TEXT SEGMENT Start Marker

# Neural Nets
## Motivation
* We may have to work with lots of features for most real world problems:
  * Say 100 original features. If we want to include quadratic, cubic or higher polynomial features, then grows incredibly high.
  * Say for 100 original features, including up to 6th order polynomials, we get around 10^8 features.
  * This will be prohibitively difficult to implement using linear or logistic regression.
  * Neural nets give a unique way of machine learning that might outset the problem of large number of features.
		
## Model Representation
![Neural Network](img/NeuralNet.png)

TEXT SEGMENT End Marker

WRITTEN TASK 1
State whether each statement below agrees with the neural-net notes above, answering yes or no and quoting the words of the notes that decide it: (a) With 100 original features and polynomial terms up to the 6th order, the feature count comes to around 10^8. (b) Linear or logistic regression handles such a large number of features without difficulty. (c) Most real-world problems involve only a small number of features.
WRITTEN TASK 2
According to the neural-net notes above, which two regression methods become prohibitively difficult to implement with a very large number of features?

LISTED RECORDS Start Marker

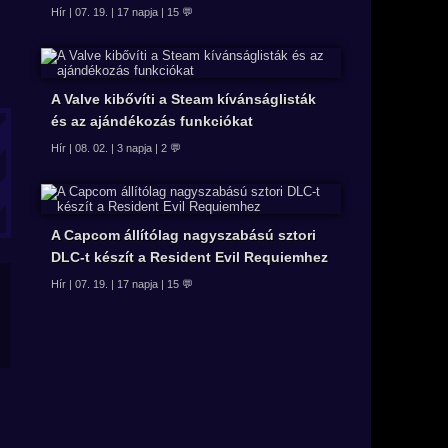
Hír | 07. 19. | 17 napja | 15 💬
A Valve kibővíti a Steam kívánságlisták
és az ajándékozás funkciókat
Hír | 08. 02. | 3 napja | 2 💬
A Capcom állítólag nagyszabású sztori
DLC-t készít a Resident Evil Requiemhez
Hír | 07. 19. | 17 napja | 15 💬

LISTED RECORDS End Marker

EXERCISE ANSWER 1
(a) Yes: "Say for 100 original features, including up to 6th order polynomials, we get around 10^8 features."
(b) No: "This will be prohibitively difficult to implement using linear or logistic regression."
(c) No: "We may have to work with lots of features for most real world problems"

EXERCISE ANSWER 2
Linear regression and logistic regression.